■ **What the task asks**: Every entry below should be transcribed exactly; pictures stay out of the copy.

BEGIN Given data

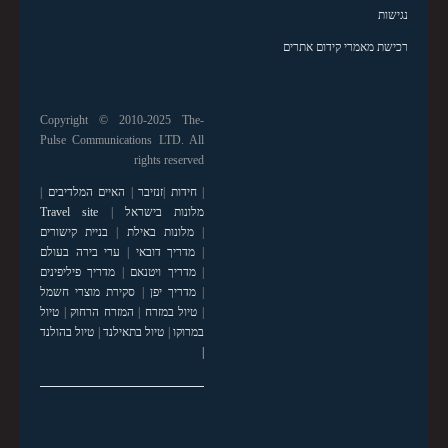
נגישות
רכישת מאמרי קידום אתרים
Copyright © 2010-2025 The-
Pulse Communications LTD. All
rights reserved
|
חידות
|
זנזיבר
|
האיים המלדיבים
|
מלונות בישראל
|
Travel site
|
מלונות באילת
|
בניית קישורים
|
מדריך דובאי
|
ערי בירה בעולם
|
מדריך ויטנאם
|
מדריך פיליפינים
|
מדריך יפן
|
סקירת מוצרי חשמל
|
טיול במזרח
|
המזרח הרחוק
|
טיול
במרוקו
|
טיול בתאילנד
|
טיול בהולנד
|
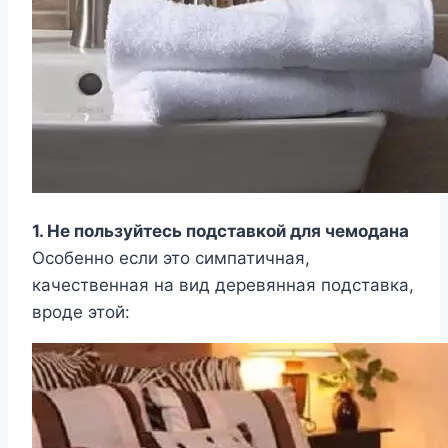
1. Не пользуйтесь подставкой для чемодана
Особенно если это симпатичная,
качественная на вид деревянная подставка,
вроде этой:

END Given data

■ **Your response**:
נגישות
רכישת מאמרי קידום אתרים
Copyright © 2010-2025 The-
Pulse Communications LTD. All
rights reserved
|
חידות
|
זנזיבר
|
האיים המלדיבים
|
מלונות בישראל
|
Travel site
|
מלונות באילת
|
בניית קישורים
|
מדריך דובאי
|
ערי בירה בעולם
|
מדריך ויטנאם
|
מדריך פיליפינים
|
מדריך יפן
|
סקירת מוצרי חשמל
|
טיול במזרח
|
המזרח הרחוק
|
טיול
במרוקו
|
טיול בתאילנד
|
טיול בהולנד
|
1. Не пользуйтесь подставкой для чемодана
Особенно если это симпатичная,
качественная на вид деревянная подставка,
вроде этой:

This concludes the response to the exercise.